**YOUR OBJECTIVE**
Type each record below again, with the same words.

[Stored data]
--*--

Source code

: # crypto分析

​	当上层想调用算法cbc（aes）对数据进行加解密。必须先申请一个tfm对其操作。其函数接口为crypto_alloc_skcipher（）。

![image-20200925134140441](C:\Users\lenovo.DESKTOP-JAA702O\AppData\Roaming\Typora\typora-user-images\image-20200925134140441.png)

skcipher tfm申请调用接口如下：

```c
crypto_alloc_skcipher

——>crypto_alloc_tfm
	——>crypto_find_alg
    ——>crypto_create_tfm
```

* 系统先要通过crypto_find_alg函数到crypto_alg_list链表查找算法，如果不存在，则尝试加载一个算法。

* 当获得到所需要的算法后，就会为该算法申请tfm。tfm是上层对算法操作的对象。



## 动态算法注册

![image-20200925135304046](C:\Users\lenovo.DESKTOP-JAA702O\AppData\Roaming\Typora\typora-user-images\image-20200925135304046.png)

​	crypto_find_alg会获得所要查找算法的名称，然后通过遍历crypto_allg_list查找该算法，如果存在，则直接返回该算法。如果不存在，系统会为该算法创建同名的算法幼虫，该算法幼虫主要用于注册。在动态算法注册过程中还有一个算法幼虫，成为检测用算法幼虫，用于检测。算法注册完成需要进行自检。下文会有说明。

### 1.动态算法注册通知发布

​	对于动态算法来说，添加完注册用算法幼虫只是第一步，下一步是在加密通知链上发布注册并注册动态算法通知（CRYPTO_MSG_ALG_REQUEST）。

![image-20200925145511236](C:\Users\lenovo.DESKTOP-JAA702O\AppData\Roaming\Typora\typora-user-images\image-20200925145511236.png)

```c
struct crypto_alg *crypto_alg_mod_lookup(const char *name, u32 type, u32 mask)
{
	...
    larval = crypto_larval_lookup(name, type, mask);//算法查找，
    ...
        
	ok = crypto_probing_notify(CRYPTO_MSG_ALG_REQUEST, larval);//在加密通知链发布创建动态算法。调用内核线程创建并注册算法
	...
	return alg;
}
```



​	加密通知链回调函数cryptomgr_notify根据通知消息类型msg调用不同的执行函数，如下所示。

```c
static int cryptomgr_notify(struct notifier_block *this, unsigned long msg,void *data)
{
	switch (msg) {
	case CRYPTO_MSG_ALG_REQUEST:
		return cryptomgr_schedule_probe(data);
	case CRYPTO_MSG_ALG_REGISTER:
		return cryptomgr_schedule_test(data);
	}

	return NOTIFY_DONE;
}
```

--*--

**SOLUTION**
Source code

: # crypto分析

​	当上层想调用算法cbc（aes）对数据进行加解密。必须先申请一个tfm对其操作。其函数接口为crypto_alloc_skcipher（）。

![image-20200925134140441](C:\Users\lenovo.DESKTOP-JAA702O\AppData\Roaming\Typora\typora-user-images\image-20200925134140441.png)

skcipher tfm申请调用接口如下：

```c
crypto_alloc_skcipher

——>crypto_alloc_tfm
	——>crypto_find_alg
    ——>crypto_create_tfm
```

* 系统先要通过crypto_find_alg函数到crypto_alg_list链表查找算法，如果不存在，则尝试加载一个算法。

* 当获得到所需要的算法后，就会为该算法申请tfm。tfm是上层对算法操作的对象。



## 动态算法注册

![image-20200925135304046](C:\Users\lenovo.DESKTOP-JAA702O\AppData\Roaming\Typora\typora-user-images\image-20200925135304046.png)

​	crypto_find_alg会获得所要查找算法的名称，然后通过遍历crypto_allg_list查找该算法，如果存在，则直接返回该算法。如果不存在，系统会为该算法创建同名的算法幼虫，该算法幼虫主要用于注册。在动态算法注册过程中还有一个算法幼虫，成为检测用算法幼虫，用于检测。算法注册完成需要进行自检。下文会有说明。

### 1.动态算法注册通知发布

​	对于动态算法来说，添加完注册用算法幼虫只是第一步，下一步是在加密通知链上发布注册并注册动态算法通知（CRYPTO_MSG_ALG_REQUEST）。

![image-20200925145511236](C:\Users\lenovo.DESKTOP-JAA702O\AppData\Roaming\Typora\typora-user-images\image-20200925145511236.png)

```c
struct crypto_alg *crypto_alg_mod_lookup(const char *name, u32 type, u32 mask)
{
	...
    larval = crypto_larval_lookup(name, type, mask);//算法查找，
    ...
        
	ok = crypto_probing_notify(CRYPTO_MSG_ALG_REQUEST, larval);//在加密通知链发布创建动态算法。调用内核线程创建并注册算法
	...
	return alg;
}
```



​	加密通知链回调函数cryptomgr_notify根据通知消息类型msg调用不同的执行函数，如下所示。

```c
static int cryptomgr_notify(struct notifier_block *this, unsigned long msg,void *data)
{
	switch (msg) {
	case CRYPTO_MSG_ALG_REQUEST:
		return cryptomgr_schedule_probe(data);
	case CRYPTO_MSG_ALG_REGISTER:
		return cryptomgr_schedule_test(data);
	}

	return NOTIFY_DONE;
}
```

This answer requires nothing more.